Singular

You can use reduce if you find an ordered ring in which y^2 and xy are bigger than the other elements, so not x>y>z>t, since x^2>xy. The following works:

> ring r=0,(y,x,z,t),lp;
> ideal i=y2-xy-zt+4x+y,xy-x2-xz+3t+y+1;i;
i[1]=y2-yx+y+4x-zt
i[2]=yx+y-x2-xz+3t+1
> poly f=y2-(x*(y+4)-y*(t-2)+2y-z-zt-4)*x+((y+2)*x+xy+2z-2y^2-2t-4)*y;f;
-4y3+2y2x+y2-yx2+yxt-2yx+2yz-2yt-4y-4x2+xzt+xz+4x
> option(redSB);
> ideal s=std(i);s;
s[1]=x3z+4x3+x2z2-x2zt-3x2t+8x2-8xzt-xz+4x-zt+9t2+3t
s[2]=yz+3yt-x2z-4x2-xz2+xzt-4x+4zt+z
s[3]=yx+y-x2-xz+3t+1
s[4]=y2+2y-x2-xz+4x-zt+3t+1
> reduce(f,s);
12yt2-9yt-33y-3x3-4x2zt-x2z-15x2t+36x2-4xz2t+2xz2+4xzt2-2xzt+25xz-7xt-5x+16zt2+zt-2z-3t2-73t-24
I would have answered sooner but haven't looked at Forum for a while.

Hi,

How I use Singular to substitute a polynomials with a polynomials?
All the functions I know in Singular can only substitute variables with polynomials.
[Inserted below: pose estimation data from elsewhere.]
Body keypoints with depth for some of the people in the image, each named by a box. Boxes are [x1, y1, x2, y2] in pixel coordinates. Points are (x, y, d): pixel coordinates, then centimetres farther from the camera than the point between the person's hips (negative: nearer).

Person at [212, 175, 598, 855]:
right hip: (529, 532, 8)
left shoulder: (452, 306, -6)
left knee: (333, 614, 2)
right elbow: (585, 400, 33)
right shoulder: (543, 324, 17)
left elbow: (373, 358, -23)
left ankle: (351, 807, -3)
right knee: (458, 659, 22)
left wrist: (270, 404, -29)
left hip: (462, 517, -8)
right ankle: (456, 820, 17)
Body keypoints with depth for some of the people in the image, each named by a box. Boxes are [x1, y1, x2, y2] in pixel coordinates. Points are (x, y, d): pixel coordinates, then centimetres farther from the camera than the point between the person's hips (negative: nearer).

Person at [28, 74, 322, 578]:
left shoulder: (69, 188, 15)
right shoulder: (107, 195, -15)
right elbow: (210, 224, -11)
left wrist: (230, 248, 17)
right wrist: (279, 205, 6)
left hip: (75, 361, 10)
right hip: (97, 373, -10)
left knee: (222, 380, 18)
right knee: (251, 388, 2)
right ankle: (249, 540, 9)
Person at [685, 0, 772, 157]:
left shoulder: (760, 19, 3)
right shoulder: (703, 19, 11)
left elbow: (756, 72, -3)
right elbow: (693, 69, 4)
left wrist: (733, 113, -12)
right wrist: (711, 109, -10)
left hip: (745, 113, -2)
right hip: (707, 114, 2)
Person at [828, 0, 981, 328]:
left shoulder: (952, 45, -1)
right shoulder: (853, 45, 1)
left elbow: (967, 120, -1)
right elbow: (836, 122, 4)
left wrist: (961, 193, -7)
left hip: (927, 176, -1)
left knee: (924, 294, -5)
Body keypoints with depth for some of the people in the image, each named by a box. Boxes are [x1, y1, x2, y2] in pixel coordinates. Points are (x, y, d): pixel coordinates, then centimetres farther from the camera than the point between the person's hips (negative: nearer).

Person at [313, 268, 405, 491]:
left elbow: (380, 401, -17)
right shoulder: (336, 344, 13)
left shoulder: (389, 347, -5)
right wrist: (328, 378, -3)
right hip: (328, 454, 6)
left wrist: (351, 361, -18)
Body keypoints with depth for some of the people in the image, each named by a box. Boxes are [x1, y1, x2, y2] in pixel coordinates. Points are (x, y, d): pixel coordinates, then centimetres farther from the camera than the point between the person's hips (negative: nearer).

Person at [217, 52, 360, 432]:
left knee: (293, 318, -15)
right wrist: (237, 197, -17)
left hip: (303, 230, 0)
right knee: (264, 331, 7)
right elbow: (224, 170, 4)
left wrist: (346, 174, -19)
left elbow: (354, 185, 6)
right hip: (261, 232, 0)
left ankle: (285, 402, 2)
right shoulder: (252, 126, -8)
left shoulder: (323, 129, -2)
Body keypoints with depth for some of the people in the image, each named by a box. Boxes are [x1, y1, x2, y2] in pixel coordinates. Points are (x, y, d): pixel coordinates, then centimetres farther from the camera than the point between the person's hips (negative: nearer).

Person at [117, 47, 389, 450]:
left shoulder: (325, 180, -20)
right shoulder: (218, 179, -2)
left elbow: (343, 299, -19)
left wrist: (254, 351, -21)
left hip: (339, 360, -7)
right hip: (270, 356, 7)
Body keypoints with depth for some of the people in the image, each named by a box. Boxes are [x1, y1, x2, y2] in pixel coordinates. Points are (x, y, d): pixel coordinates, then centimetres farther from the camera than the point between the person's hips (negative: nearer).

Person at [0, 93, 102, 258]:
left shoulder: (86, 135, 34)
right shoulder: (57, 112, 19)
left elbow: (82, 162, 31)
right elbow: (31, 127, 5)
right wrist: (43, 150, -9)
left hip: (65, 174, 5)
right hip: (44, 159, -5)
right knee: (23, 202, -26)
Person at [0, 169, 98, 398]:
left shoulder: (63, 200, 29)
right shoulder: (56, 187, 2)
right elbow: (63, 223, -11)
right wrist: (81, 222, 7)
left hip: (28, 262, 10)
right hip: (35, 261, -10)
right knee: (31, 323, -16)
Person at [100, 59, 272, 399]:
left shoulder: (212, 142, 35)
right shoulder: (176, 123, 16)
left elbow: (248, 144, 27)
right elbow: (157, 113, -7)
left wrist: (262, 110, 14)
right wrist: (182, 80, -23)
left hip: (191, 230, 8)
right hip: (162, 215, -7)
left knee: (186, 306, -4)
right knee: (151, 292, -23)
Let me explain in more detailes:
for example assume we have the ring K[x, y, z, t] and the polynomial:
f= y^2+(x*(y+4)-y*(t-2)+2*y-z-zt-4)*x+((y+2)*x+x*y+2*z-2*y^2-2*t-4)*y
and I want to substitute
y^2 by x*y+z*t-4x-y and x*y by x^2+x*z-3t-y-1
in f repetedly until we have f without y^2 and without x*y.

Can we do this substitution by Singular?